On she goes. On she goes.
Give her “space.”
Give her “time.”
Give her “a way to climb down.”
That’s all very nice, but it’s also looking more and more like a fool’s errand. And playing the fool: the Democratic Party.
The problem in a nutshell? They’re trying to offer “a graceful exit” to someone who has absolutely no intention of leaving.
Call it the Hillary Hostage Crisis.
In an election year that should be tailor-made for the Dems—with George Bush reaching new highs in lows, and the Republican brand as toxic as lead paint—Hillary Clinton’s got the donkey tied up in the basement.
She won’t surrender, and she won’t let the donkey get on to more pressing business—a general election campaign against the GOP elephant and John McCain.
“Don’t push her,” people keep saying. “Let it play out. There are only a few more weeks, a few more contests, and then it’ll be over.”

Page images and extracted text:
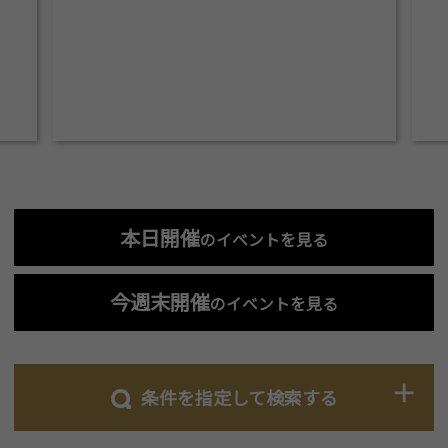
本日開催
のイベントを見る
今週末開催
のイベントを見る
条件を指定して検索する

EXERCISES >>
[1] What name does the column on Hillary Clinton give to the situation it describes?
[2] Quote the column on Hillary Clinton from "On she goes. On" to "and John McCain.".
[3] Do these statements agree with the column on Hillary Clinton? (a) It compares the Republican brand to lead paint. (b) It says Clinton intends to take a graceful exit. (c) It reports people saying that only a few more contests remain.

EXPECTED RESPONSES >>
[1] The Hillary Hostage Crisis.

[2]
On she goes. On she goes.
Give her “space.”
Give her “time.”
Give her “a way to climb down.”
That’s all very nice, but it’s also looking more and more like a fool’s errand. And playing the fool: the Democratic Party.
The problem in a nutshell? They’re trying to offer “a graceful exit” to someone who has absolutely no intention of leaving.
Call it the Hillary Hostage Crisis.
In an election year that should be tailor-made for the Dems—with George Bush reaching new highs in lows, and the Republican brand as toxic as lead paint—Hillary Clinton’s got the donkey tied up in the basement.
She won’t surrender, and she won’t let the donkey get on to more pressing business—a general election campaign against the GOP elephant and John McCain.

[3]
(a) Yes: "the Republican brand as toxic as lead paint"
(b) No: "someone who has absolutely no intention of leaving"
(c) Yes: "There are only a few more weeks, a few more contests"